Sul settimanale “l’Espresso” un servizio di tre pagine sulle divisioni familiari e gli interventi del religioso

“Chi trova un D’Amico trova un tesoro”. Si intitola così il servizio di tre pagine che il settimanale “l’Espresso” oggi in edicola dedica agli armatori salernitani D’Amico e ai loro intrecci con le attività finanziarie di monsignor Scarano. Sullo sfondo, ma non troppo, una lunga lite ereditaria che ha spaccato in due la famiglia e le attività d’impresa. Anche in questa vicenda il sacerdote soprannominato “monsignor 500”, per la grande disponibilità di banconote di grossa taglia, avrebbe giocato un ruolo. Nell’autunno del 2002, quando partecipò alla messa per il trigesimo di Antonio D’Amico, fu suo l’invito ai discendenti a non litigare per l’eredità, insomma a mettersi d’accordo. Il contenzioso finì nelle aule di Tribunale, ma nell’articolo su “l’Espresso” si sottolinea come il religioso fosse «così a suo agio con gli affari di famiglia da poter spendere la sua parola anche nelle questioni più delicate». D’altronde gli inquirenti ritengono che con Cesare D’Amico avesse addirittura un conto cointestato allo Ior, e lui stesso ha parlato di antichi legami d’amicizia e di “offerte” mensili da parte degli armatori. Di certo nella spaccatura interna alla famiglia si schierò con Paolo e Cesare, che undici anni fa, dopo la morte di Antonio D’Amico senza eredi diretti, rischiarono l’ingresso in società delle famiglie degli altri zii, con cui i destini imprenditoriali si erano da tempo divisi dando origine a sigle distinte. Dal contenzioso si uscì dopo una battaglia a colpi di carte bollate e laboriose trattative legali, concluse con la stesura di un elenco delle proprietà da dividere. I cugini Paolo e Cesare ebbero la meglio e si parla – rivela “l’Espresso” – di una loro offerta per rilevare i diritti ereditari degli altri parenti. «Chi accetta di vendere – si legge nell’articolo – in cambio dovrebbe firmare una liberatoria che escluda ogni futura rivendicazione su quello che non c’è nell’elenco, a cominciare dalle preziose azioni».

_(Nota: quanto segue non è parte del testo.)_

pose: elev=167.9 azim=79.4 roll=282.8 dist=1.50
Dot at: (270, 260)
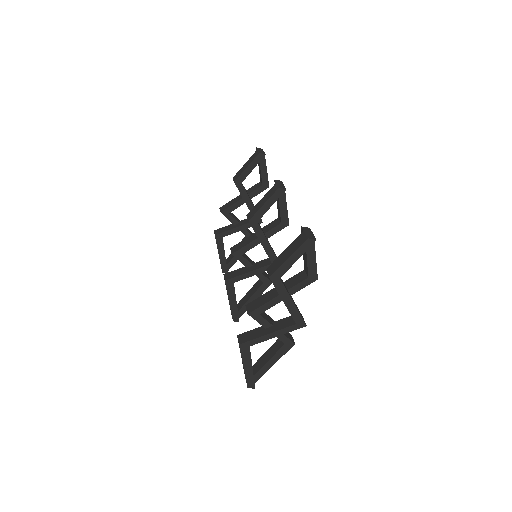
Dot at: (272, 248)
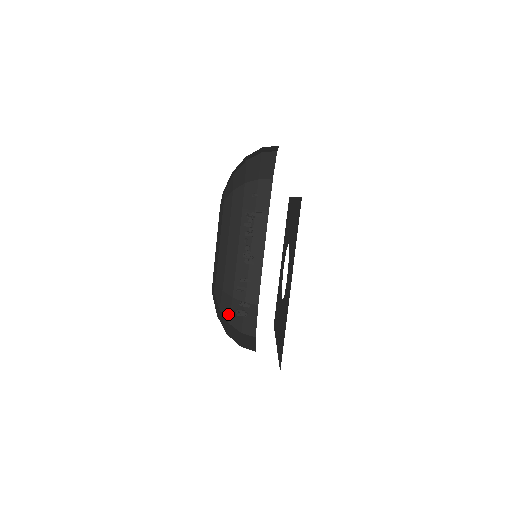
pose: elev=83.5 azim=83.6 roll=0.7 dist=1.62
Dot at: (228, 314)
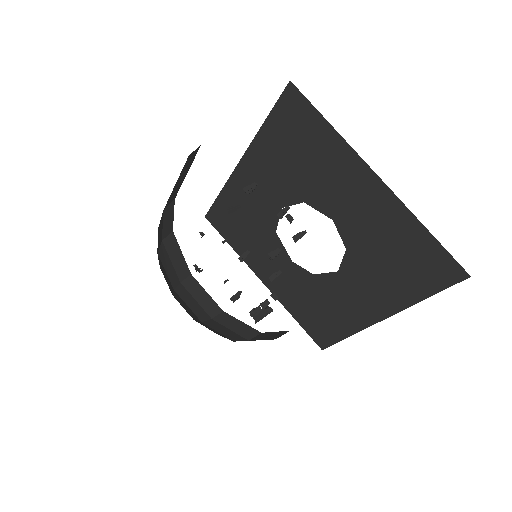
Dot at: occluded
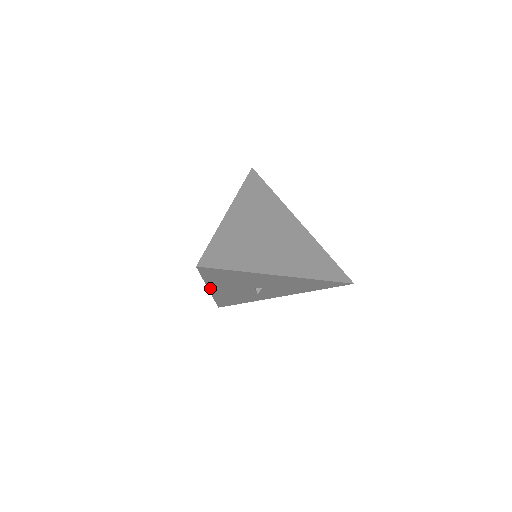
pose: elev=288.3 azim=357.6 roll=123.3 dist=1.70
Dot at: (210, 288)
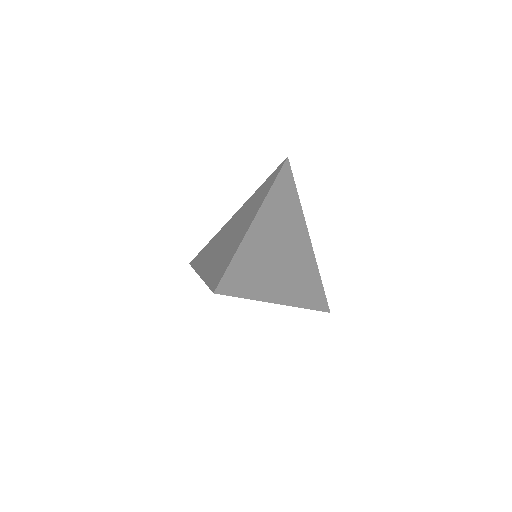
Dot at: occluded
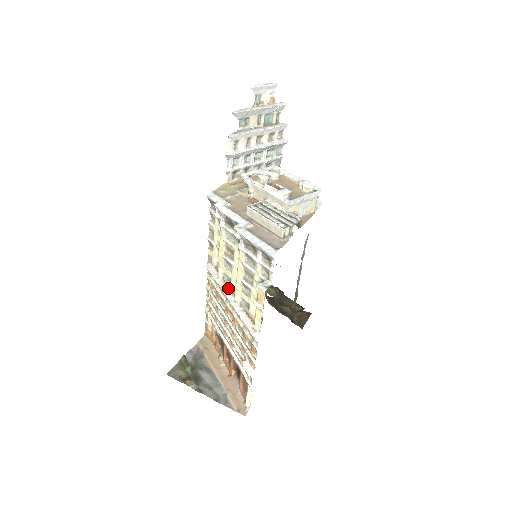
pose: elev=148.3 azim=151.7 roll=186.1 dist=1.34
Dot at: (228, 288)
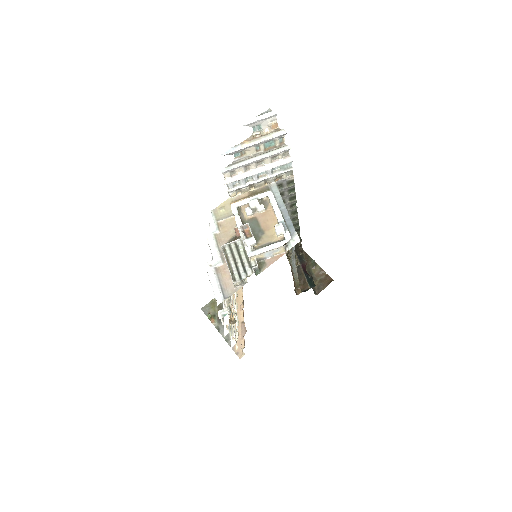
Dot at: occluded
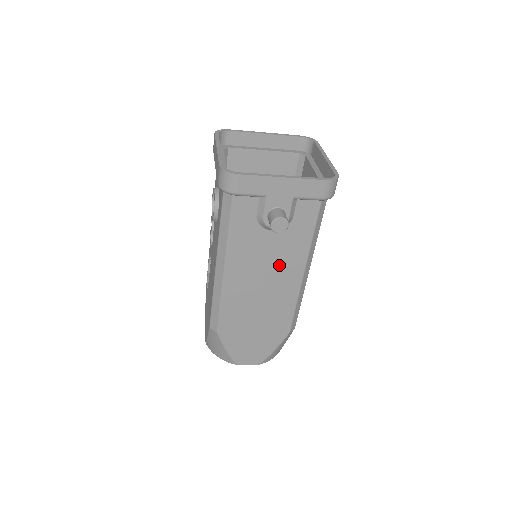
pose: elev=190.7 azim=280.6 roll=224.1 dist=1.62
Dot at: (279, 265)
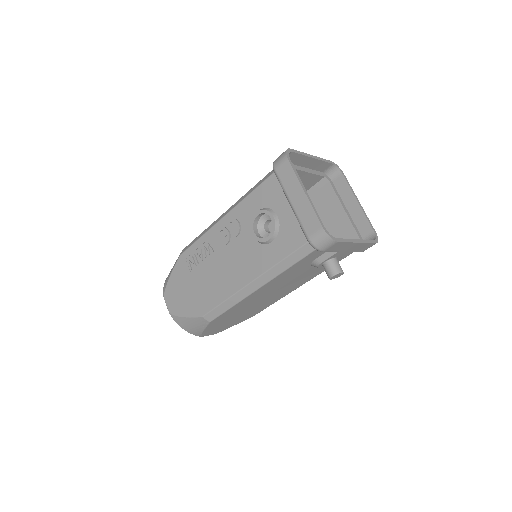
Dot at: (294, 283)
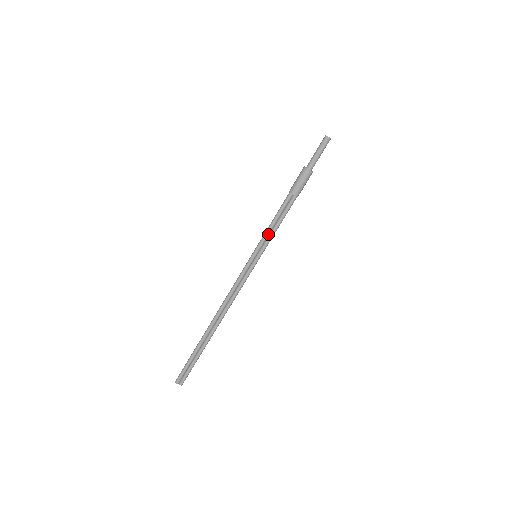
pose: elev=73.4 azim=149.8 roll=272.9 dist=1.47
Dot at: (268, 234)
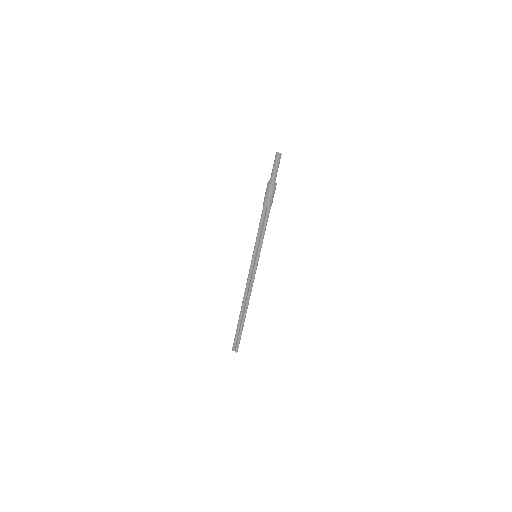
Dot at: (258, 239)
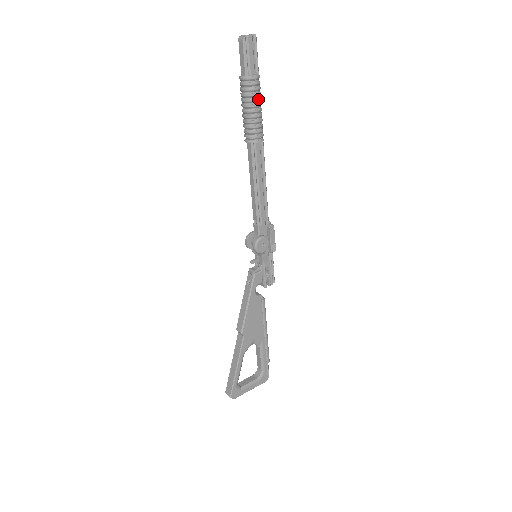
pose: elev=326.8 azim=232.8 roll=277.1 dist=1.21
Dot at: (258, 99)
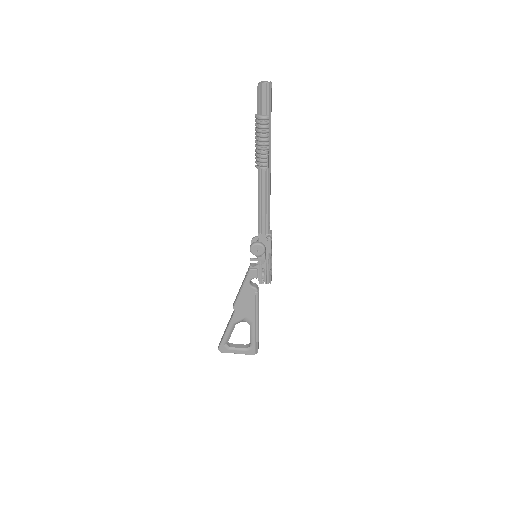
Dot at: (264, 135)
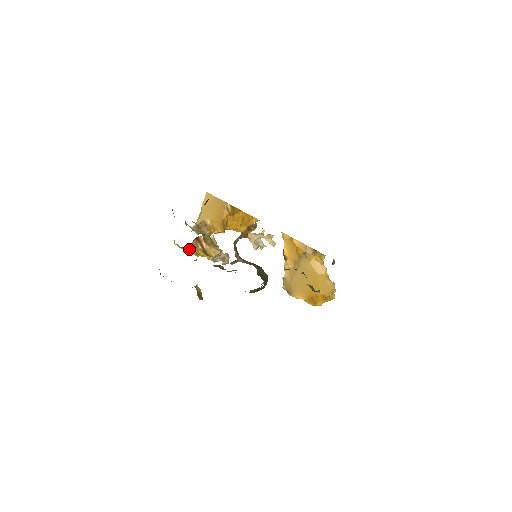
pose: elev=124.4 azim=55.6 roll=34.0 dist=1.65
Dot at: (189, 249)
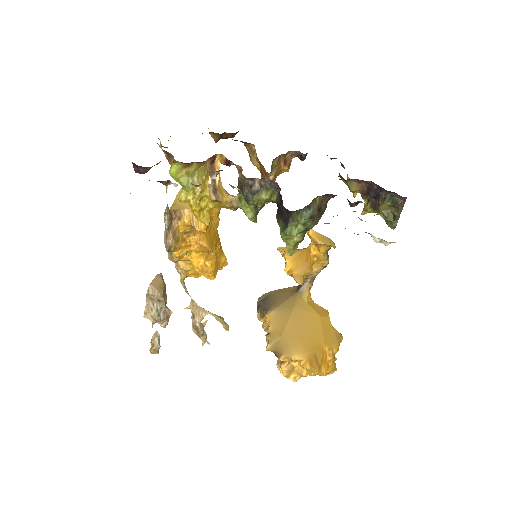
Dot at: (193, 180)
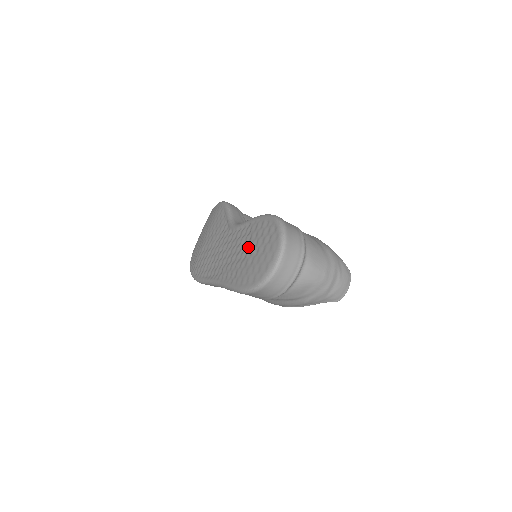
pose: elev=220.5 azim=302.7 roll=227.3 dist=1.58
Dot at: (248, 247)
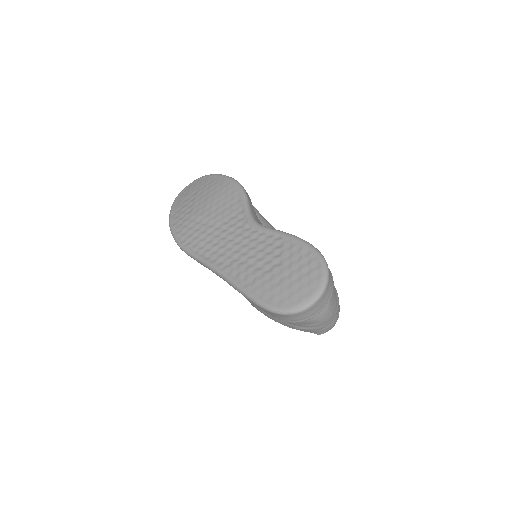
Dot at: (276, 262)
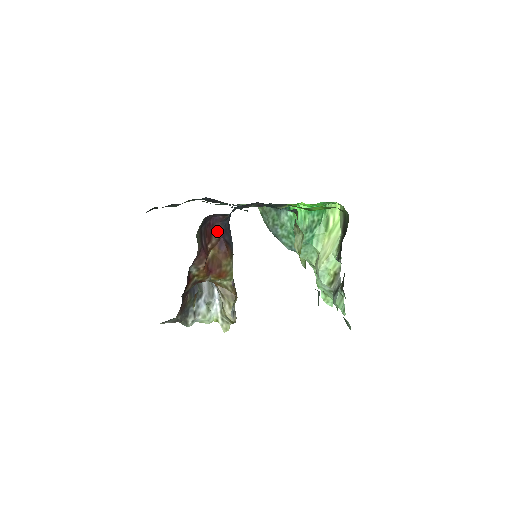
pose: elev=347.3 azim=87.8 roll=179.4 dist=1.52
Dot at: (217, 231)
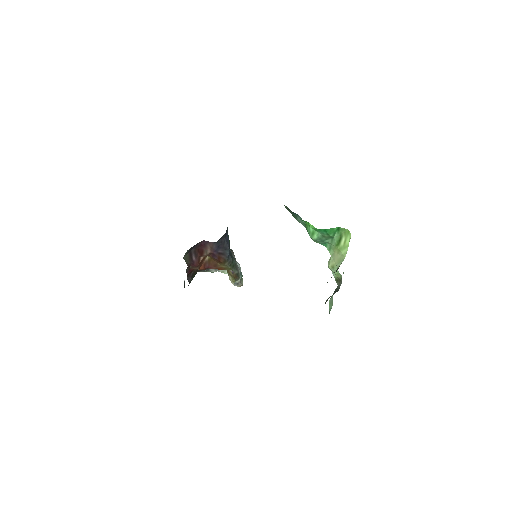
Dot at: (209, 248)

Se tutti hanno firmato la liberatoria non è dato saperlo. Gli armatori affermano comunque che monsignor Scarano «non si è mai occupato di questioni relative al gruppo aziendale», sebbene lui confermi che sono loro i 20 milioni di cui progettava un anno fa il rientro dalla Svizzera. «Una suggestione – scrive “l’Espresso – arriva dalle date: il rientro viene architettato da Scarano dieci anni dopo la scomparsa di Antonio. Esattamente il tempo che ci vuole per far decadere ogni possibile azione di rivalsa sull’eredità. Una suggestione, appunto».